** Opening Extract provided block **

I’ve been busy the last couple years and haven’t done much blogging or GMing for games. Last summer, however, I ran an adventure as a guest GM for someones 4th edition game. Party was told to find the burial site of an ancient chieftain, acquire a mysterious item and bring it back. Fairly simple stuff. This cairn was across a river and I decided to make the river a skill challenge. It turned out really great.
Want to know how I did it? I told them the had a river before them and it was moving really fast.
I liked the concept of skill challenges in 4th edition. But everyone learned quickly that they were designed poorly. It’s too easy to create a challenge with a specific sequence of actions required to succeed. The problem with this is that the players don’t know what this sequence is or how to figure it out and it leaves everyone confused as to what to do.
The players, being normal players, assumed I had some elaborate plan on how the river works and how much damage it will do. That assumption kept them coming up with new ideas to tackle the river. There was no time limit so I let them have their fun and they got creative. They used utility powers, rituals, equipment in their bags, and their skills. They made some improptu grappling hooks that got swept down the river. They tried summoning animals with a ritual to get a bird to fly over head with a rope.
Needless to say, the party tried a lot of things because they assumed I had some nefarious plan to destroy them if they didn’t cross the river in a logical manner. They made it across safely except for one character who failed an athletics check. As a penalty I made him lose a healing surge. After all was said and done these mighty D&D heroes feared and respected that river.
I drew a number of conclusions about my GMing style from this:
1) Not everything needs to be planned out in detail. Sometimes a little description and a few dice rolls is all it takes. In fact, this is exactly what an RPG is, and I sometimes forget that. Let the players assume this is all preplanned, as long as they feel danger or suspense while rolling skill checks you look like a great GM.

** Closing Extract provided block **
** Opening Recorded data block **

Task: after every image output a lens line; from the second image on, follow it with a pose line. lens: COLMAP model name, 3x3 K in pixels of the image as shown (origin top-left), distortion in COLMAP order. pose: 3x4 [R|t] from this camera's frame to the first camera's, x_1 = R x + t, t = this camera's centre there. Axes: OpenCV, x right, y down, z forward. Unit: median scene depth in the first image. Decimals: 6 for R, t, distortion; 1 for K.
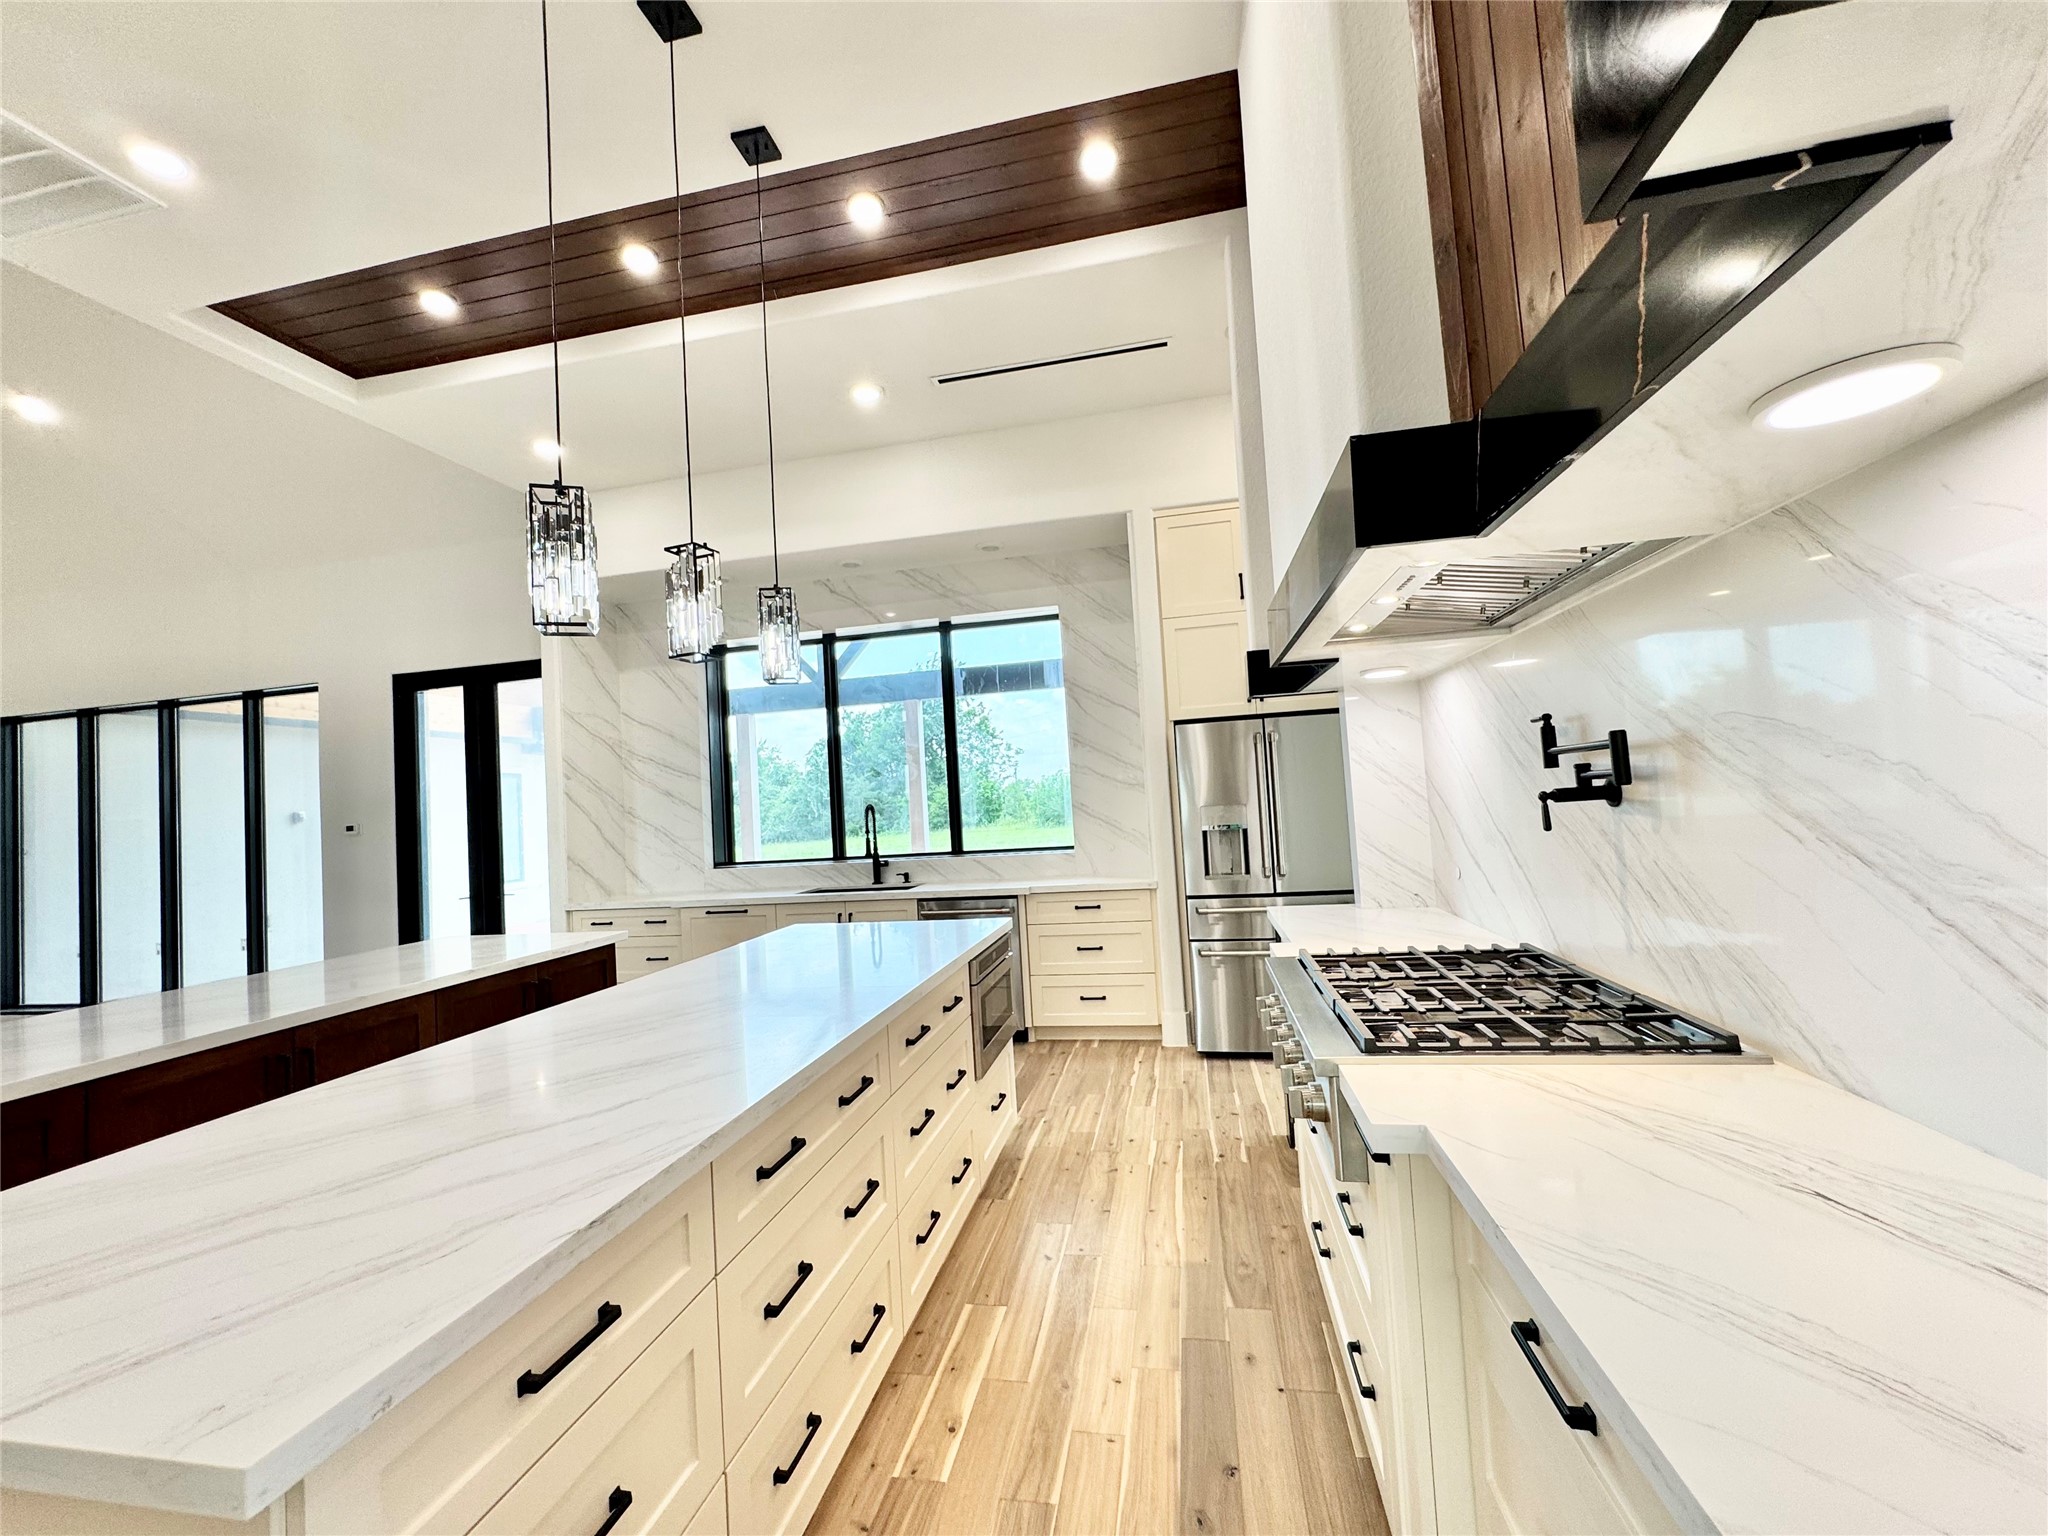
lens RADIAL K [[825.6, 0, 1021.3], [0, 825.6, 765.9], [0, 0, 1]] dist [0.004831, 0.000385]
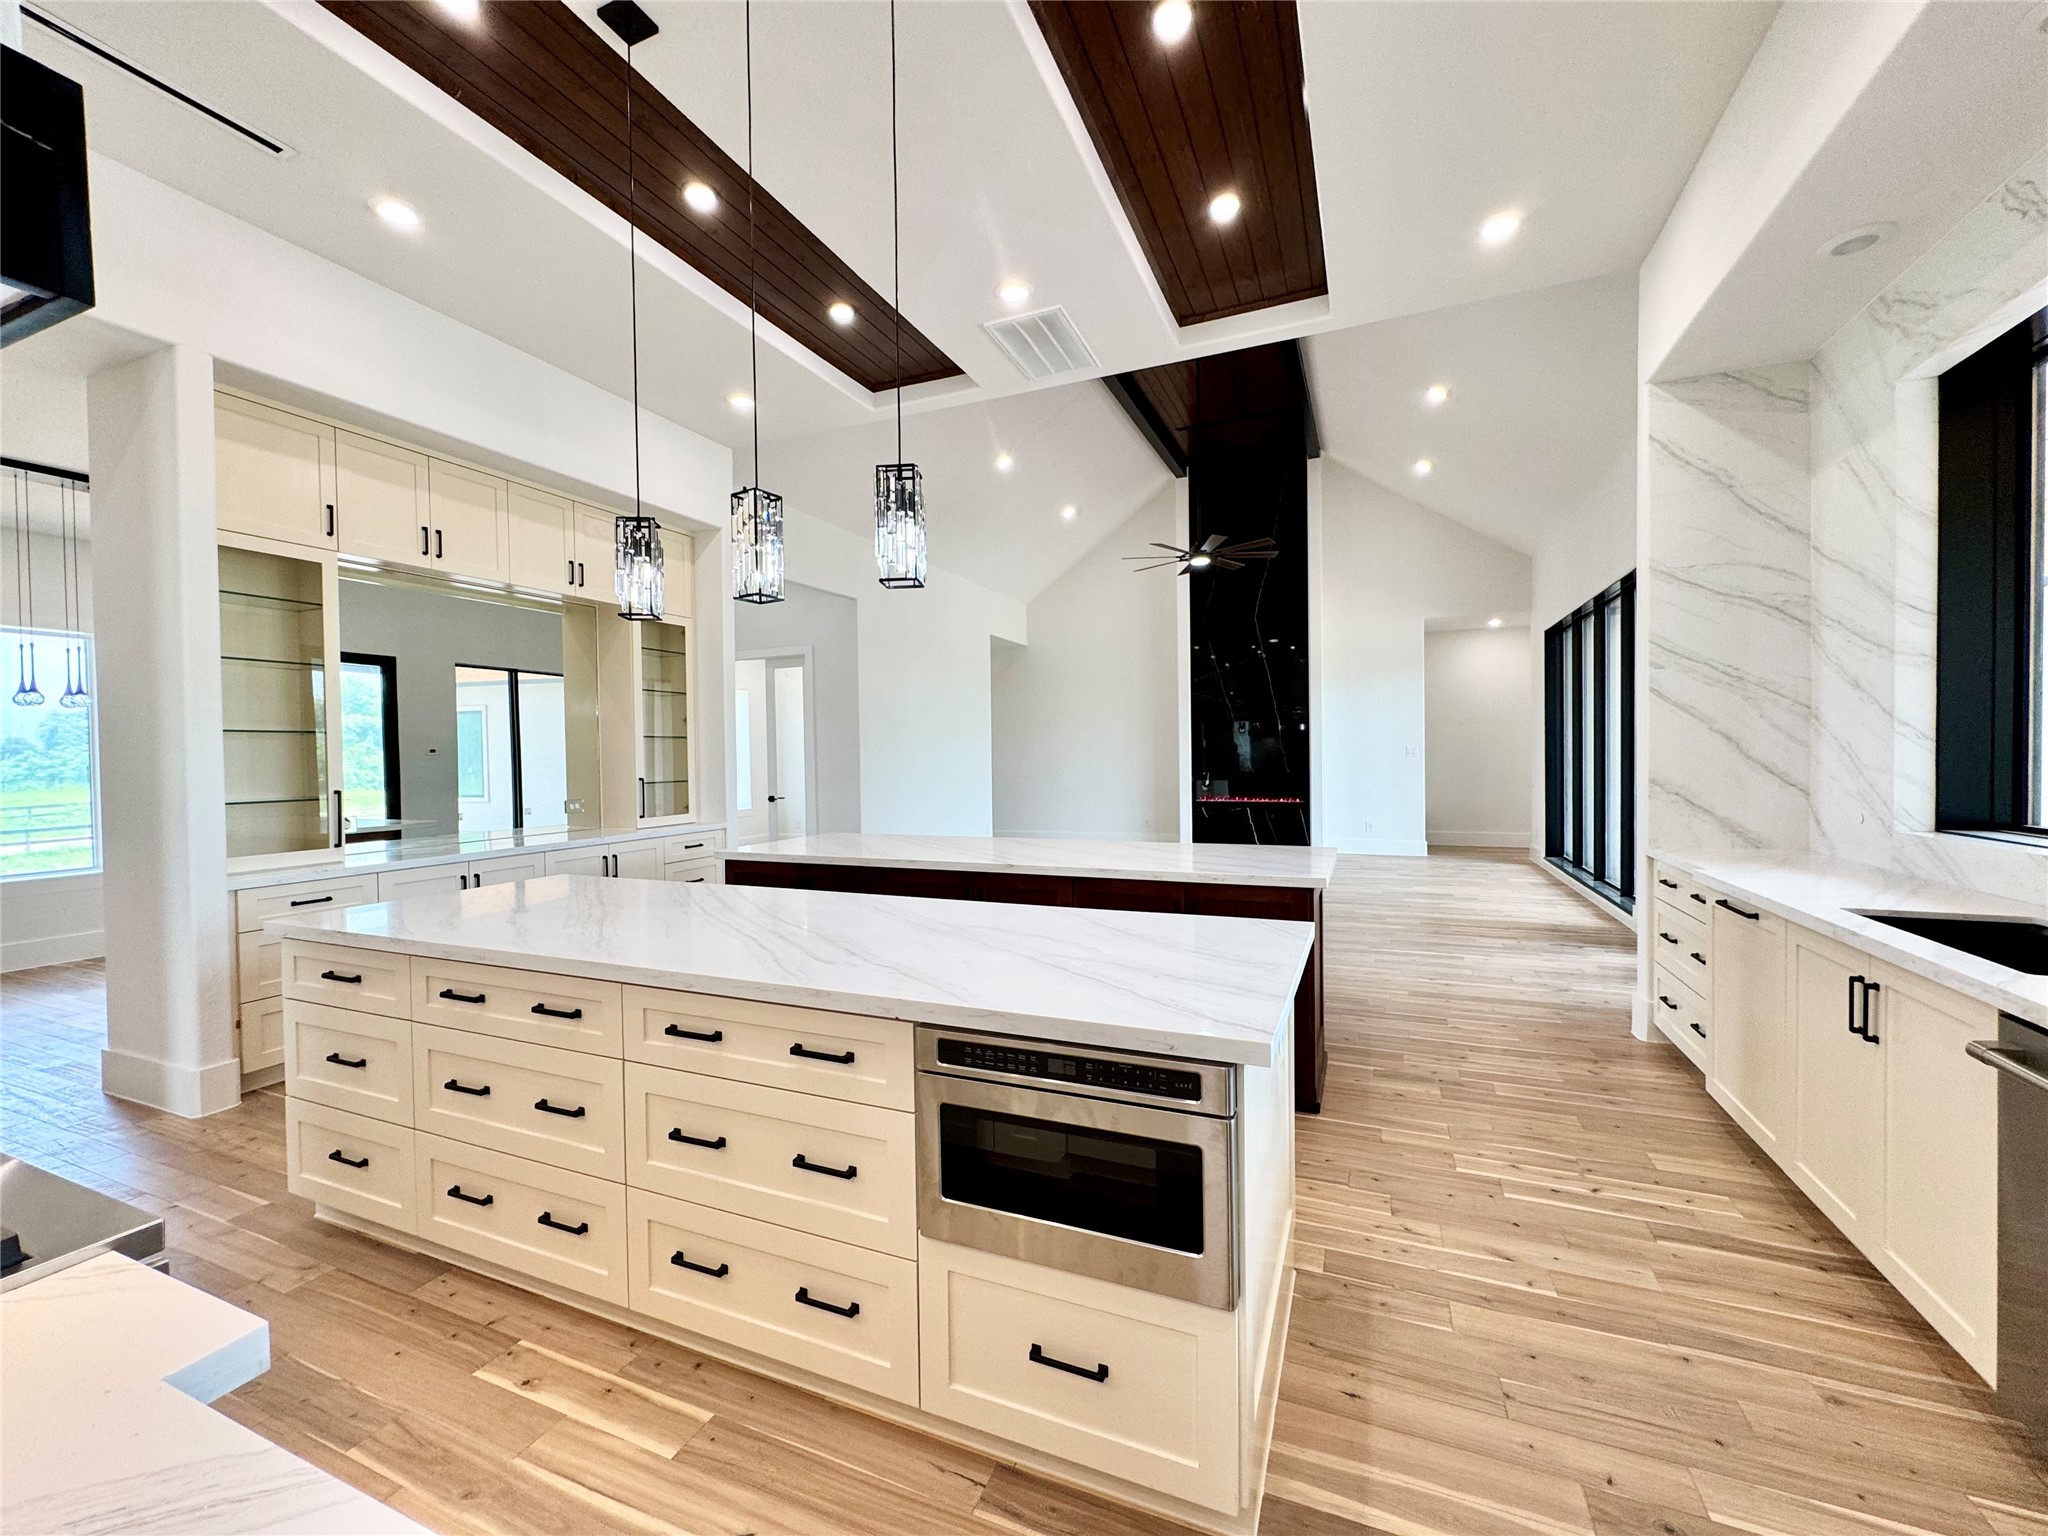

** Closing Recorded data block **

- **Work task A**
Answer these about the blog post on the river skill challenge, one line each:
(i) What was the party told to acquire at the ancient chieftain's burial site and bring back?
(ii) What did the party hope a ritual-summoned bird would do?
(iii) What penalty did the character who failed an athletics check receive?
- **Work task B**
Please resume the blog post on the river skill challenge after its last sentence and write what follows.

- **Expected output A**
(i) A mysterious item.
(ii) Fly overhead with a rope.
(iii) He lost a healing surge.

- **Expected output B**
2) ‘Mundane’ challenges are sometimes the best. Sometimes I try to butt heads with my players and present challenges directed at their strengths, this is counterproductive I think. Ordinary challenges that a regular person would have to overcome in the wilderness are good enough for your game. Sure the fighter in the party made it across the river but now he has to worry about the wizard who couldn’t roll an athletics check to save his life.
3) Travel is important. I used to disregard traveling in my campaigns and didn’t realise the importance of traveling in a campaign. If structured right, the way you handle traveling can be very important. 4th edition has a number of items, skills, and rituals focused on travel and I used to leave it completely out of my game. There is a huge chunk of stuff in the 4e books that I never used because of this. My players haven’t used rope in a long time until this river came up.
Long Story Short
Players think the GM is smarter than he/she really is, and we should let them keep thinking that. Also, if you have no idea what you’re going to run for your next session create an obstacle and let your players come up with the solution.